The introduction of combination antiretroviral therapy (cART) in 1996 dramatically changed the survival and the quality of life of people living with human immunodeficiency virus (HIV). Viral replication can be controlled by using a combination of more than 30 licensed drugs. Despite the fact that many advances have been made in the last 20 years of experience with antiretrovirals, certain needs remain to be addressed, such as the presence of chronic inflammation, the long-term side effects of newly introduced drugs and eradication. Abacavir (ABC) and lamivudine (3TC) are licensed in a fixed-dose combination to be administered once daily with other antiretroviral agents for the treatment of HIV.


This article provides an extensive review of the evidence on the combination of ABC 600 mg and 3TC 300 mg. Specifically, it discusses the chemistry-- including the phrarmacodynamics, resistance to treatment, pharmacokinetics and metabolism--and formulations available.

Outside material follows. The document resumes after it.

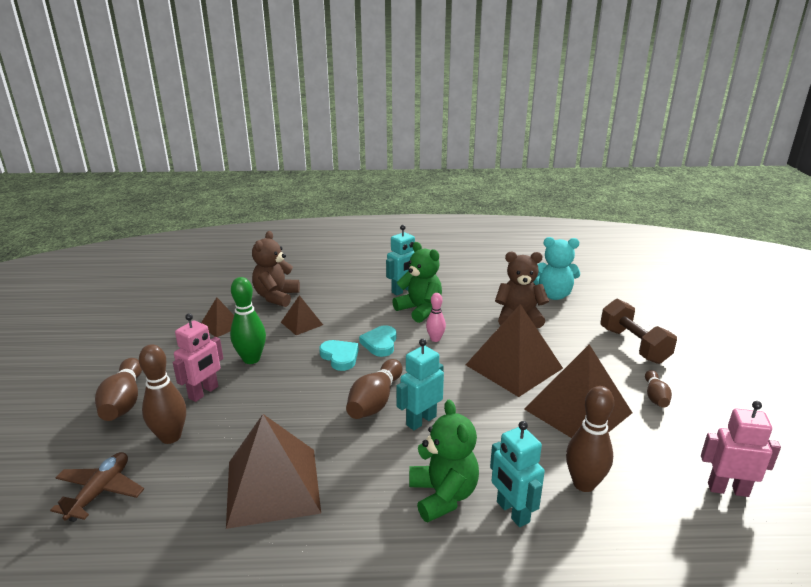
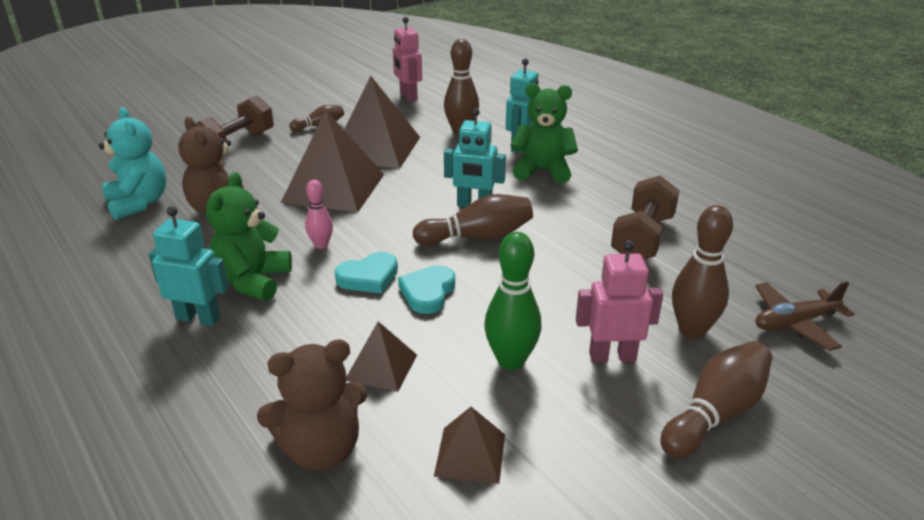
camera: 125 degrees left, 5 degrees up
brown pyramid [226,414,321,529] -> brown dumbbell [611,176,680,259]
green teddy bear [409,399,479,522] -> green teddy bear turned 60 degrees clockwise [511,83,578,183]

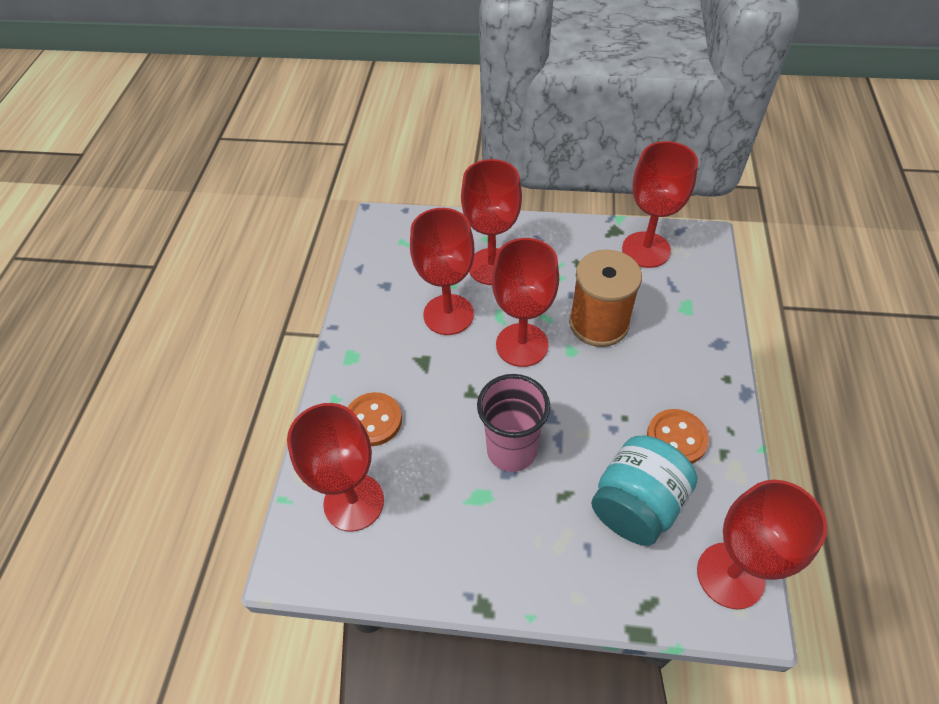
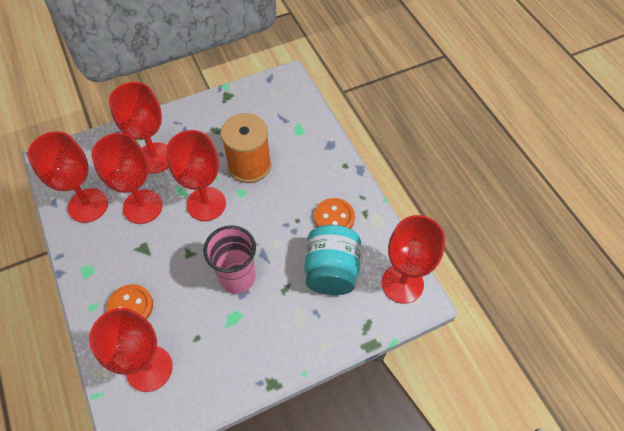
camera: 35 degrees left, 5 degrees up
red goblet [622,141,698,268] -> red goblet moved to [27,131,108,223]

It also looks at clinical efficacy, including safety and tolerability.


In the last few years, new data regarding human leukocyte antigen (HLA) B*5701 testing to prevent the hypersensitivity reaction due to ABC have been presented, providing a landmark in the management of adverse events in HIV, and later a previously unexpected correlation of the recent exposure to ABC with an increased risk of cardiovascular disease. This review presents the current situation with regard to the long-term efficacy and safety data on the ABC/3TC combination.